(Selected text)

________________________________________

As we continue to expand globally, we will look to partner with exceptional firms like Qualitas Funds to give us structural advantages in key markets. In addition to our financial and operational successes, we have made meaningful enhancements to our governance profile and broadened the reach of our brand.
In April, we appointed two new Independent Directors to our Board. Stephen Blewitt, an accomplished private markets investment professional, joined the Compensation Committee, and Jennifer Glassman, a private markets seasoned professional and CPA, is now our Audit Committee Chair. Further, in August, we announced our dual listing on the NYSE Texas as one of the exchange's founding members. Finally, we continued our commitment to returning capital to shareholders in 2025. Since the beginning of 2024, we repurchased nearly 11 million shares at a weighted average price of $9.69, representing over $105 million in aggregate.
Looking ahead, the future for Ridgepost Capital is very bright. During our Investor Day presentation in September 2024, we said that we intended to more than double fee-paying AUM to $50 billion by the end of 2029, with the vast majority coming from organic growth. We are committed to executing on value-creating MNA, and we guided organic FRE margins, excluding MNA, to the mid-40s% in the near to intermediate term, to closer to 50% in the out years. It is clear to us, as we report 2025 results, that we are well on our way to meeting or exceeding our long-term guidance.
With respect to fundraising, specifically over calendar years 2026 and 2027, we expect to organically raise and deploy at least $10 billion of gross fee-paying assets under management. This target is consistent with the fundraising profile we have established since my appointment as CEO, with capital formation expected to be distributed roughly evenly across both years.
Importantly, this target excludes the positive impact of Stellus and other potential acquisitions. In a moment, Amanda will provide additional detail around our financial guidance. In closing, we're off to a fast start in 2026. We've successfully executed on our rebrand, announced the strategic acquisition of Stellus, and opened our new office in Dubai, strengthening our presence in the Middle East. Another noteworthy announcement is our new collaboration with CAIS, a leading alternative investment platform for independent financial advisors.
As a result, Bonaccord, our GP stake strategy, will join the CAIS platform, which serves over 2,000 wealth management firms and 62,000 financial advisors. This collaboration comes amid surging demand for alternative investments among financial advisors. A recent CAIS Mercer survey revealed that nine in ten financial advisors are currently allocating to alternatives, and 88% of advisors plan to increase their allocations to alternatives over the next two years.

________________________________________

(Information shown)
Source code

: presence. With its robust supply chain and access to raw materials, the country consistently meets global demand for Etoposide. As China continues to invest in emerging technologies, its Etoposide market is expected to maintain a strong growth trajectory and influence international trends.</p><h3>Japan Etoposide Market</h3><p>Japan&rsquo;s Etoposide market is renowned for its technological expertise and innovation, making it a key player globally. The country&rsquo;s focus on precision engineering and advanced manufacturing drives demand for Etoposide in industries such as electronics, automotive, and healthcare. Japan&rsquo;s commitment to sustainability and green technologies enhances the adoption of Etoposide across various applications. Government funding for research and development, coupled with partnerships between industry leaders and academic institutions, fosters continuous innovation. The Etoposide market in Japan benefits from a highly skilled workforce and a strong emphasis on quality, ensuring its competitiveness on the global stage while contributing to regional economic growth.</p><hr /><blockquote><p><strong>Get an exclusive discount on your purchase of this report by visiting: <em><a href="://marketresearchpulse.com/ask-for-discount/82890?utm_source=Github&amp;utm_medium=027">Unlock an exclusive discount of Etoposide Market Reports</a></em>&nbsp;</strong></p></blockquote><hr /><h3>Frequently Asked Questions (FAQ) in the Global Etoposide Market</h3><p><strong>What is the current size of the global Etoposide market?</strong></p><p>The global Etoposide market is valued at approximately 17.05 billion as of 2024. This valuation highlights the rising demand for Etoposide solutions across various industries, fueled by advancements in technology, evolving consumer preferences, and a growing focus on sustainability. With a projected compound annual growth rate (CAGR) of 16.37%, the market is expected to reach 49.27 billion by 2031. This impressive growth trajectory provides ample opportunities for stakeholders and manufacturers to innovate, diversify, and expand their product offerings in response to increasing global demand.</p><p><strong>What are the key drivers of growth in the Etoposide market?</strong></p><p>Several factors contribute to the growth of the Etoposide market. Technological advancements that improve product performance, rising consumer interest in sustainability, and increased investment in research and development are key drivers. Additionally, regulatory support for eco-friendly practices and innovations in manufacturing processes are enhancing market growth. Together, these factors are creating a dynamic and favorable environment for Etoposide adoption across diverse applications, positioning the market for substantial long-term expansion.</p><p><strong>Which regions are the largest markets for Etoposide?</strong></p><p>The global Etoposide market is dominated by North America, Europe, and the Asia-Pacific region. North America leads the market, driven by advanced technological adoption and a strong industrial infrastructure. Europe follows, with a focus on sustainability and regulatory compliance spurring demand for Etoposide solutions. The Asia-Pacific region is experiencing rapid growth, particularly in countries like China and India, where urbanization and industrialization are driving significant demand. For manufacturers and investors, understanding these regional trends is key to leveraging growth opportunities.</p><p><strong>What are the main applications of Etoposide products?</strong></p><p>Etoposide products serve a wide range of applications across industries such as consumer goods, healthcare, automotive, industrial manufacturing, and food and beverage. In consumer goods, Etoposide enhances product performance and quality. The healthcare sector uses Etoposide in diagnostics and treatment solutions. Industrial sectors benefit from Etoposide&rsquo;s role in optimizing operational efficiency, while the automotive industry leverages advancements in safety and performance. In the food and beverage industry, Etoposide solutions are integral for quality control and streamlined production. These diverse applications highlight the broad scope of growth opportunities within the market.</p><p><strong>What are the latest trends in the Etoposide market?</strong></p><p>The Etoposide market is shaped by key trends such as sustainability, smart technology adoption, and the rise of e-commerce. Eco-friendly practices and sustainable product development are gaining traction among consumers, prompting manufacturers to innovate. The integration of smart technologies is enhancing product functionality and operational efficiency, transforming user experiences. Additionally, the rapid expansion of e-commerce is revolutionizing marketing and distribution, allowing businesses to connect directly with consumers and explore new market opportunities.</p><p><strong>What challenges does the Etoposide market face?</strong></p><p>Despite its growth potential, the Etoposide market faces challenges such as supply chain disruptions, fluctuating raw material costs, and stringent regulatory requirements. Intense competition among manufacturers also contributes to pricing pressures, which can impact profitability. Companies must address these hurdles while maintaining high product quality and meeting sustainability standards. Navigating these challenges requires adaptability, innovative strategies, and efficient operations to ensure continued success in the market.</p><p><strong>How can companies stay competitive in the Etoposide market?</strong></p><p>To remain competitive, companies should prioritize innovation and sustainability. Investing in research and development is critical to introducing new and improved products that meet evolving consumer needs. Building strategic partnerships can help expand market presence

________________________________________

(Instruction)
Based on the Ridgepost Capital remarks, say whether each statement agrees with the text, answering yes or no and quoting the words that decide it: (a) Jennifer Glassman now chairs the Audit Committee. (b) The fundraising target for 2026 and 2027 includes the effect of the Stellus acquisition. (c) The new office was opened in London. The data has no connection to the text.

(Written solution)
(a) Yes: "Jennifer Glassman, a private markets seasoned professional and CPA, is now our Audit Committee Chair."
(b) No: "this target excludes the positive impact of Stellus and other potential acquisitions."
(c) No: "opened our new office in Dubai."